Certain 'Wiimakes' we can live with. Driver: Parallel Lines, Godfather... these are games essentially 'new to Nintendo'. But Prince of Persia: Rival Swords has been a Wii-compatible GameCube game for over a year. Only - aha! - under a different name: namely, The Two Thrones. Sticking some Wii controls on a pre-existing title, then changing its name so, intentionally or otherwise, copies are sold under the assumption it's a new game? If there isn't a law against that, there bloody well should be.
Rival Swords works on the belief that it'd be fun to swing a sword around with the Wii controller. Well, yes, it would be: if the developers had bothered to make it fun. To be sure, most Twilight Princess players simply waggled the remote like a feather duster, but you still felt empowered. Rival Swords simply replaces button presses with downward swings of the Wii remote. Which is odd for straight face-to-face fighting, and downright counterintuitive for Prince of Persia's traditional attack combos: A Button, down-swing, down-swing just doesn't work in the heat of battle. It makes PoP's already dodgy combat so painful, we ran straight past bemused enemies rather than engage them in a painful round of Wii remote semaphoring.
Oh, and we don't want to be waggling the stick to grab on to a switch when we're in the middle of one of the Prince's impressive but potentially deadly wall-runs, either. But Ubisoft force us to.
So, aside from the lunchbreak job of remapping the buttons1, let's be clear. This. Is. Two. Thrones. Not as good as the original Prince of Persia, not as bad as grumpy grungefest Warrior Within, it's a decent game with a gratifying thread of logic running through.
The sun-burnished rooms aren't containers for puzzles so much as they are the puzzles, and the Prince - working to rescue Babylon from the Vizier, who's been resurrected by all the time-fiddling in the second game - moves with a balletic grace that's pretty much all the reward you need for working out you need him to grab the ledge, run across the wall, bounce off the switch, swing off the pole, shimmy along the plank and drop down onto a big bird-headed archer chap.

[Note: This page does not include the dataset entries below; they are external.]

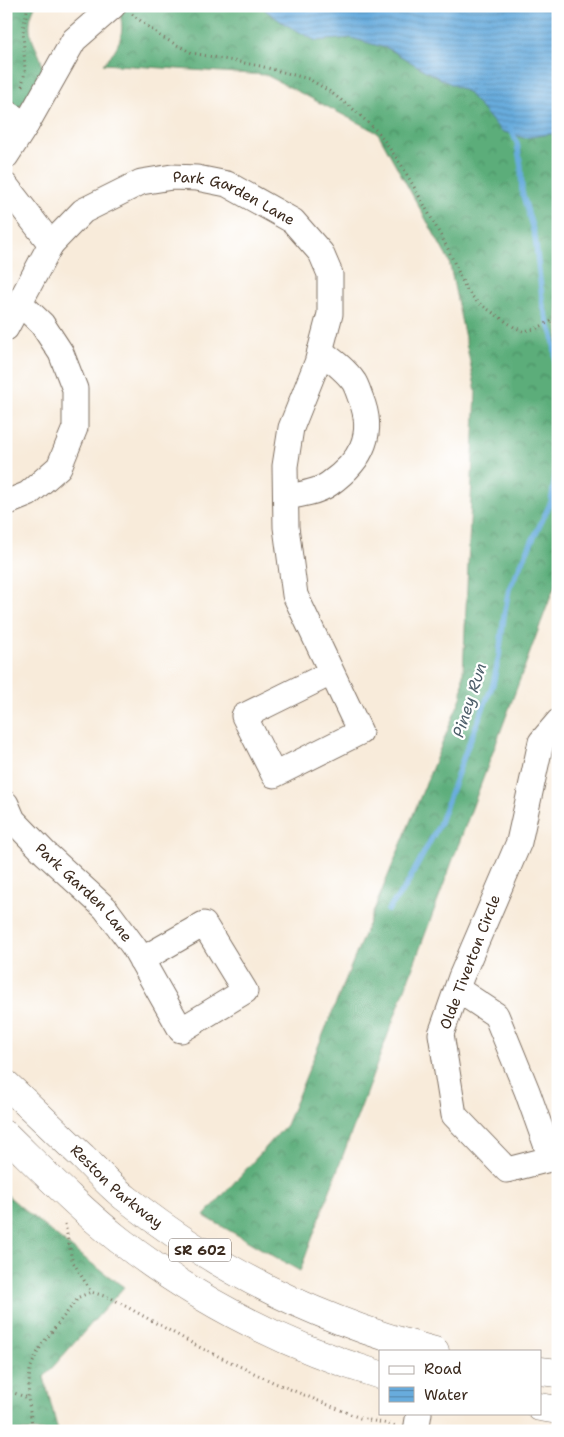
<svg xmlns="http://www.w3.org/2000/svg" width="564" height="1437" font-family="'Shantell Sans',sans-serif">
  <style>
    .forest { fill: url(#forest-crowns); stroke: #4b6c4c }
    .water { fill: url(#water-rules); stroke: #526b7e }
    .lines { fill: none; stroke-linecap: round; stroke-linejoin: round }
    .stream { stroke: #68acdd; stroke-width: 5.5 }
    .minor-casing { stroke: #7d6e60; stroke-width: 27 }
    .major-casing { stroke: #7d6e60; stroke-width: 29 }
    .path { stroke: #7d6e60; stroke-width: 3; stroke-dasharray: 1 4; stroke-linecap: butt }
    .minor { stroke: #fff; stroke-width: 25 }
    .major { stroke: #fff; stroke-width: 28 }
    .labels { text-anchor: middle; stroke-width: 4.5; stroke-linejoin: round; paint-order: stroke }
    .shield { fill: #fff; stroke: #766a62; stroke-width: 1 }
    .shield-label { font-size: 14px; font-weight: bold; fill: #3b2a1e }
    .street-label { font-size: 15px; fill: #3b2a1e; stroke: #fff }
    .water-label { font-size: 16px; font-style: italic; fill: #4d5e6a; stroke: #fff }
  </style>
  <defs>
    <pattern id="forest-crowns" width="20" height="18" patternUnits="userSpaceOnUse" patternTransform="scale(1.25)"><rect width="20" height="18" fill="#5bad7a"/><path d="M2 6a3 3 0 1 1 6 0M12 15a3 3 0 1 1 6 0" fill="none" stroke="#4c8d63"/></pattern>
    <pattern id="water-rules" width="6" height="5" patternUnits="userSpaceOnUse" patternTransform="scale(1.25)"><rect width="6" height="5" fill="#68acdd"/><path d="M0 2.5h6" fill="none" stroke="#578cb3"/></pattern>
  </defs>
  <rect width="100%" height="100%" fill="#fff"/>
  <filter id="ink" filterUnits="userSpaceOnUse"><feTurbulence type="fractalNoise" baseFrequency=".02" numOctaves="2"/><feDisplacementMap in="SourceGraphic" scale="10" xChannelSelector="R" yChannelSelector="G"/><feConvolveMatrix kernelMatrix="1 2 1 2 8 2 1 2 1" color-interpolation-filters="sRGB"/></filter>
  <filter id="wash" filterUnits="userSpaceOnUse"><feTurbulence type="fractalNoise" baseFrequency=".0096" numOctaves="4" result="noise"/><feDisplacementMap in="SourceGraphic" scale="20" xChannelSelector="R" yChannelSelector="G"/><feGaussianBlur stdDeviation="1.12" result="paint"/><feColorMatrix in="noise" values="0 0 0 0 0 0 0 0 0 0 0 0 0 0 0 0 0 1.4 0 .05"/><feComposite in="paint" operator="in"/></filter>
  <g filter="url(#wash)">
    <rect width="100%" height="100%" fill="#f8ebda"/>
    <g class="forest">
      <path d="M6 6H35C18 40 49 52 42 80L6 126Z"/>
      <path d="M117 6H558V577L300 1271 204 1216 286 1125 462 695 476 391 449 261 378 133 266 75 103 64C121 46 127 30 117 6Z"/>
      <path d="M6 1194C44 1227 83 1258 124 1287L44 1377 58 1431H6Z"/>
    </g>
    <path class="water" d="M263 6H558V133L524 138 501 131 467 92 429 73 389 49 351 38 316 41 283 23 265 10Z"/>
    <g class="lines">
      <g class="stream">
        <path d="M510 127 517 143 521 167 522 192 535 237 543 306 553 336 555 352 558 429"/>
        <path d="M388 910 406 886 439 825 467 748 493 684 499 656 504 616 509 589 551 502 558 461"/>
      </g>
    </g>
  </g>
  <g filter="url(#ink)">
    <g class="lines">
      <defs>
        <g id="minor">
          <path d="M6 112 26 125"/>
          <path d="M6 156 26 125 74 40 113 6"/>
          <path id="s1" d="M6 186 51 244 83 211 141 182 172 177 197 178 227 184 293 221 321 253 330 274V314L317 363 291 428 285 466 286 527 295 595 360 732 274 775 244 716 331 673"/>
          <path d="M6 328 51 244"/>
          <path d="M286 497C299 495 318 492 329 484 360 462 376 436 361 399 359 394 357 387 354 382 345 369 332 360 320 351"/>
          <path d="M6 503 28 494 59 467 75 428V389L61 353 42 324 19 302"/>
          <path d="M558 722 541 742 519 842 461 977 441 1034 454 1115 507 1170 558 1157"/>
          <path id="s2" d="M6 804 13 820 45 853 105 908 134 947 181 1030 245 991 204 924 141 960"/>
          <path d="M457 989 496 1015 527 1091 551 1158"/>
          <path d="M416 1431 419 1413"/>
        </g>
        <g id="major">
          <path id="s3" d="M6 1084C32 1108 57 1133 83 1157 97 1171 111 1187 127 1199 218 1271 322 1322 435 1351"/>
          <path d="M6 1135C43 1171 78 1207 118 1239 196 1300 286 1346 380 1375"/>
          <path d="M540 1371 558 1373"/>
          <path d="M540 1407 558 1410"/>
        </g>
      </defs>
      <use href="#minor" class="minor-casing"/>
      <use href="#major" class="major-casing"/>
      <g class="path">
        <path d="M132 14 160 36 192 53 260 66 309 79 329 91 352 108 379 133 402 166 422 201 448 249 466 289 477 302 514 327 523 331 535 329 558 318"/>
        <path d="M22 86 25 72 23 29 28 6"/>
        <path d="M65 1224 72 1260 91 1292"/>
        <path d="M6 1390 28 1398"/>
        <path d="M33 1431 28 1398 30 1369 36 1355 43 1343 79 1297 91 1292 111 1298 199 1347 275 1383 360 1418 397 1426"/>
      </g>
      <use href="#minor" class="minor"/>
      <use href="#major" class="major"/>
    </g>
  </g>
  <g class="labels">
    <rect class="shield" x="169" y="1238.5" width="62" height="23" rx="4"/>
    <g class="shield-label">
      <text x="200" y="1255">SR 602</text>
    </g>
    <g class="street-label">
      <text dy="5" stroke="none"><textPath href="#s1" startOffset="282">Park Garden Lane</textPath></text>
      <text dy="5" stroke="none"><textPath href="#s2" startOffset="119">Park Garden Lane</textPath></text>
      <text transform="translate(470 962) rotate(-69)" y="5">Olde Tiverton Circle</text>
      <text dy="5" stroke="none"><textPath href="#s3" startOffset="151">Reston Parkway</textPath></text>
    </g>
    <g class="water-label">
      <text transform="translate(469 700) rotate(-72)" y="6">Piney Run</text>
    </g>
  </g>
  <rect width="564" height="1437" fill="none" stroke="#fff" stroke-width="25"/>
  <rect x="379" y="1350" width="162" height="65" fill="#ffffff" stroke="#b1aaa5"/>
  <rect x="389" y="1366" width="25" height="8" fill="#ffffff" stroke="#b1aaa5"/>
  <text x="424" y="1374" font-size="15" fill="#3b2a1e">Road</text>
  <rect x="389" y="1387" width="25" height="15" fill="url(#water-rules)" stroke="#b1aaa5"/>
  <text x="424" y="1400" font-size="15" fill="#3b2a1e">Water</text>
</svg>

The rewind-time feature - built specially for slippy-footed clumsies like us - is still something we think should be built into every game2, too. We hope it's not just us who make swooshy time travel noises with our mouths when we're rescuing the Prince with some misty-screened backwards behaviour.
But Rival Thrones (or whatever) has all the problems of the GC version, too. The game's big 'thing' is the short bits where our hero is auto-transformed into a super-powerful bad evil Dark Prince. But it's also its biggest pain - because your emo alter ego's health is constantly dripping down, creating an arbitrary time limit. You need to keep replenishing your sand (ie health, ie time) as you go, which means the game keeps having to throw sand-filled enemies and pots at you, and you have to keep killing or breaking them. Our idea: why not just get rid of the time limit? Trying to work your way around a room, in the dark, with enemies attacking, against the clock is just infuriating.
The Dark Prince's main sell - his whippily effective double-Razortail, designed to make short work of local bird-headed blokes - is hard work, too, because it's controlled by repeated waggling of the nunchuk. That's pretty tough for your weakest hand. Our left wrist, unaccustomed to exertion, simply gave up gripping at one point and sent the nunchuk flying over our heads.
So that's about all there is to say about Rival Swords. Like other hasty trot-outs such as Splinter Cell: Double Agent, this isn't a bad game - but it's a lazy port that's hard to recommend against the cheaper and far more system-suited GC version. Wii deserves better than this, Ubisoft.
As we said in NGC 115: it makes the right moves but doesn't quite scale the heights. And you can buy the GameCube version - without Ubisoft's half-hearted Wii controls - for around £20.